The Case for God, by Karen Armstrong, is an ambitious historical survey of the way human beings have thought about God, beginning with the beautiful and mysterious cave drawings at Lascaux, France, that date from 12,000 to 30,000 BC. The book is scholarly but accessible. In the introduction Armstrong reports that readers have told her, "That book was really hard!" She says she wants to tell them, "Of course it was. It was about God." Armstrong comments on the neoatheist best sellers by Christopher Hitchens, Richard Dawkins and Sam Harris. None of these authors deals much with the age-old conversation and argument about God that has gone on within the religious community, but Armstrong reminds readers that scholars have been wrestling with ultimate issues for millennia. Her book has helped me with my own project this autumn: a sermon series titled "What the Bible Says and What We Believe About God."

I read Jonathan Franzen's Freedom, partly because I enjoyed The Corrections so much and partly because I think a preacher ought to know about what everybody is reading. This big, engaging story touches on many of the social issues of our time. (See Rodney Clapp's review in the November 2 Century, "Free for what?") Franzen's characters, I thought as I read, don't have enough important things to do. Even the attempt to save a songbird from extinction becomes compromised. I kept wishing they'd all pack up and go to church some Sunday morning and volunteer in a homeless shelter or sign up for a mission trip.

American Grace: How Religion Divides and Unites Us, by Robert Putnam and David Campbell, is based on a host of data. The charts and graphs make us narrative types dizzy, but it's an important book. America manages to be devout and diverse and still quite tolerant, say the authors, mostly because most Americans know or are related to a person of a different religious faith. The authors call this the Aunt Susan principle: dear old Aunt Susan may be of a different religion, but surely she's going to heaven. The book says mainline membership loss is related to a shock—the cultural upheaval of the 1960s—and to two aftershocks—the rise of the religious right and the dismissal of religion by a generation in response to the religious right's judgmentalism. My children remind me of this every time the subject of my denomination's position on sexual orientation comes up: "Dad, are you still talking about that? Don't you know that the world has moved on?"
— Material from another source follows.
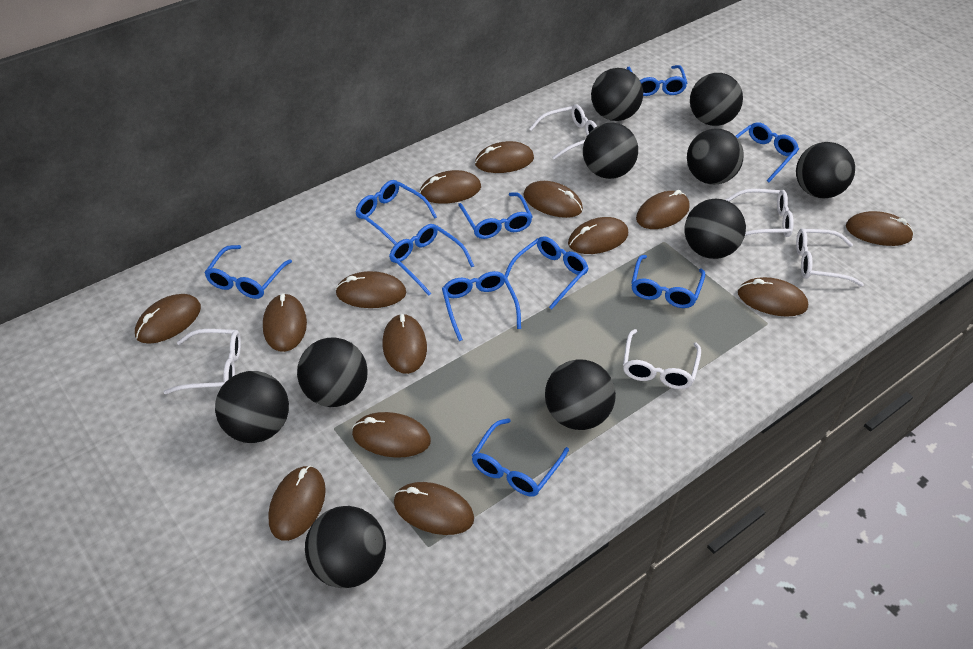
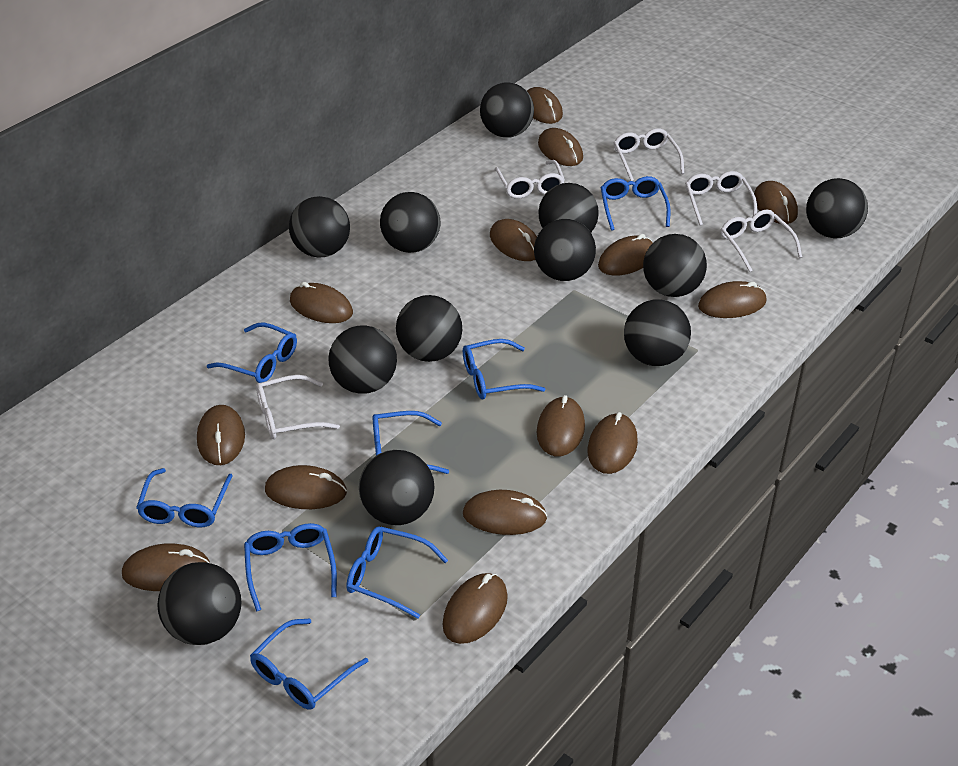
black ball: 10 -> 12
blue glasses: 10 -> 8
For sheer pleasure and a little nostalgia, I read James S. Hirsch's Willie Mays: The Life, the Legend. Some believe Mays was the best all-around athlete ever to play baseball. The book is about a time when baseball players were paid modest salaries and stayed with the same team for years. For those of us who live in Chicago, where neither baseball team made it to the post­season, Willie Mays reminds us of the excitement that baseball continues to provide. The team Mays played for the longest, the Giants (both New York and San Francisco), just won the World Series in five well-played games against the Texas Rangers. It is the first Series victory for the Giants since Mays's 1954 team beat the Cleveland Indians at New York's Polo Grounds. Of course, that statistic does nothing for Cubs fans, who are facing the prospect of 102 years without a championship.

John Buchanan

John M. Buchanan is a retired Presbyterian minister and the former editor and publisher of the Century.